E é nesse contexto que se passa o filme “Legalidade”: os dias que se seguiram à renúncia de Jânio Quadros, a tentativa de golpe, a resistência da população e a posse de João Goulart. A narrativa é desenvolvida a partir da história dos jornalistas Tonho (José Ligabue) do Última Hora e Cecilia Ruiz (Cléo Pires) do Washington Post, que cobriam os dias de tensão no Palácio Piratini enquanto o governador Leonel Brizola (Leonardo Machado) armava a resistência que ficou conhecida como Campanha da Legalidade. Como não poderia deixar de ser, o centro do filme são as posições políticas de Brizola e Jango em relação às reformas e estatizações de empresas multinacionais e como isso poderia significar uma aproximação do Brasil com a União Soviética. Para o filme e de uma maneira geral essas posições não significaram uma tendência socialista do novo governo mas uma postura nacionalista e independente frente interesses internacionais. O fator usado pelos militares nos anos 1960 para justificar a aproximação ideológica de Jango com a URSS foram as relações Brasil-Cuba pregadas também por Jânio. Che Guevara naquele momento atuava informalmente como chanceler de Fidel Castro e rodava países do chamado terceiro mundo em uma tentativa de derrubar governos fantoches dos Estados Unidos e integrar nações do sul global. Nesse ponto o filme cria um personagem que simboliza essa relação: Luis Carlos (Fernando Pinto), que além de irmão de Tonho é ex membro da guerrilha de Sierra Maestra e amigo pessoal de Che Guevara e Leonel Brizola. Na história ele é símbolo da tentativa de integração latino americana que Cuba fazia no momento.

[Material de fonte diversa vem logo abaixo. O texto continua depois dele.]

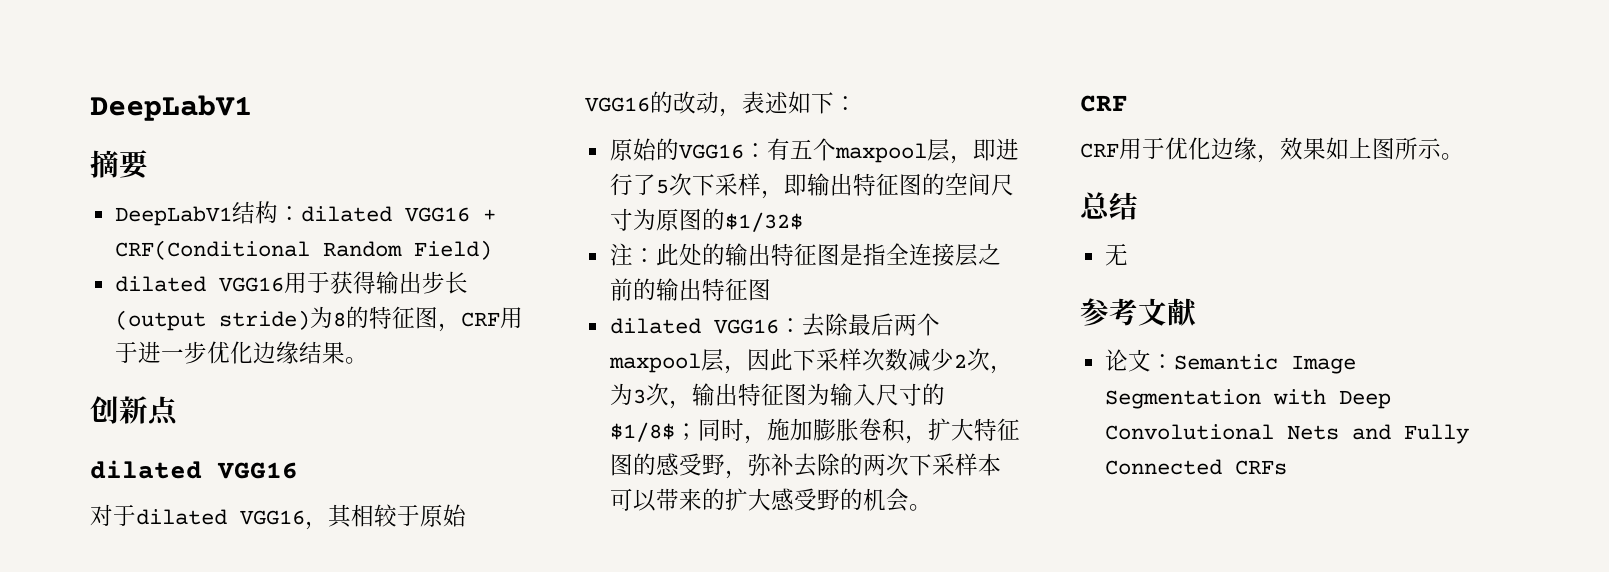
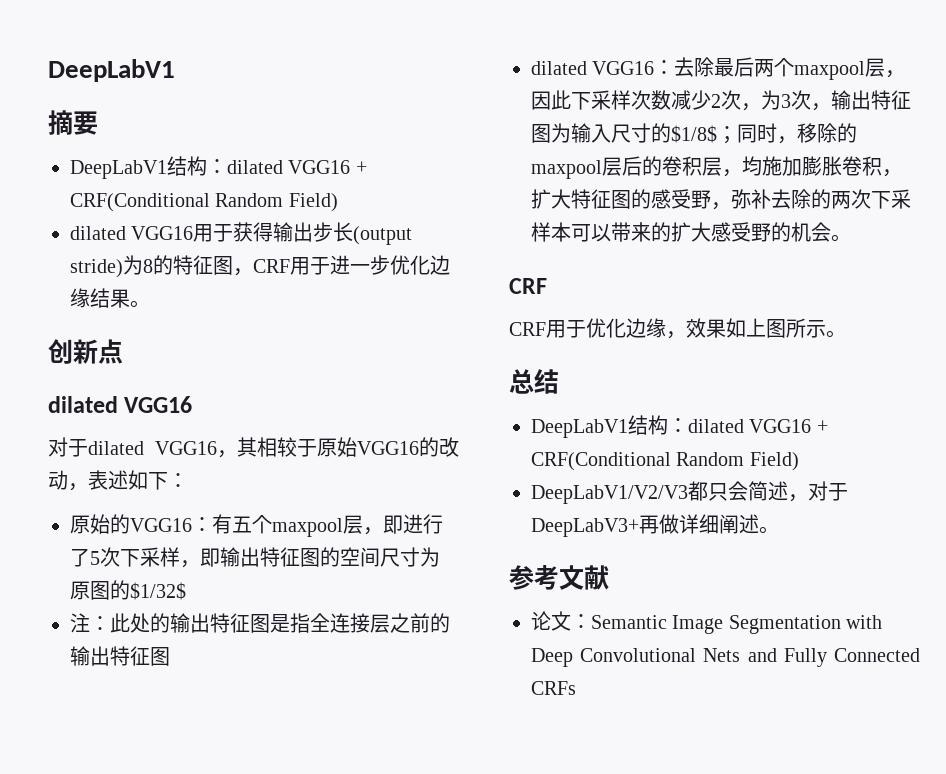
(767, 439) none -> [797,123,857,143] [531,156,762,179] 移除的maxpool层后的卷积层，均
[1104,243,1128,266] 无 -> [531,415,828,438] [531,452,799,471] [531,481,848,504] [531,514,779,537] DeepLabV1结构：dilated VGG16 + CRF(Conditional Random Field) // DeepLabV1/V2/V3都只会简述，对于DeepLabV3+再做详细阐述。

Esses três personagens fictícios: Cecilia, Tonho e Luiz Carlos (que também formam um triângulo amoroso) são uma boa estratégia para debater os interesses políticos em torno do golpe em João Goulart e da campanha da legalidade. Já nas primeiras cenas, por exemplo, Cecilia tenta entrevistar Brizola e as perguntas dela se relacionam as tentativas de estatização de posses ianques no Brasil. Luiz Carlos é antes citado por Tonho e seus amigos como um revolucionário para depois aparecer educando guaranis nas ruínas das missões jesuíticas e ainda mais além descobrimos sua relação com Che. No correr da História interesses internacionais não são normalmente escancarados, mas para a narrativa do cinema de reconstituição histórica é um recurso interessante. Além disso as atuações são coerentes com o tom, com destaque para Fernando Pinto e, muito especialmente, Leonardo Machado que encarnou Leonel Brizola trazendo, com fortes emoções, seus famosos chamados na Rádio Legalidade. A direção de Zeca Britto usa muito bem as locações do centro histórico porto-alegrense, em especial do Palácio Piratini para simbolizar as adversidades de Brizola e dos seus personagens durante os dias resistência ao golpe. Além disso, o filme explora recursos que criam rimas entre as cenas no Uruguai e no Brasil, dando harmonia temática para a narrativa refletida nos caminhos utilizados para representar visualmente a trama. São diversas ferramentas entre sequências de sonho, flashbacks, flashfowards que jogam o espectador para outros espaços temporais sem criar confusão nas histórias que estão sendo contadas.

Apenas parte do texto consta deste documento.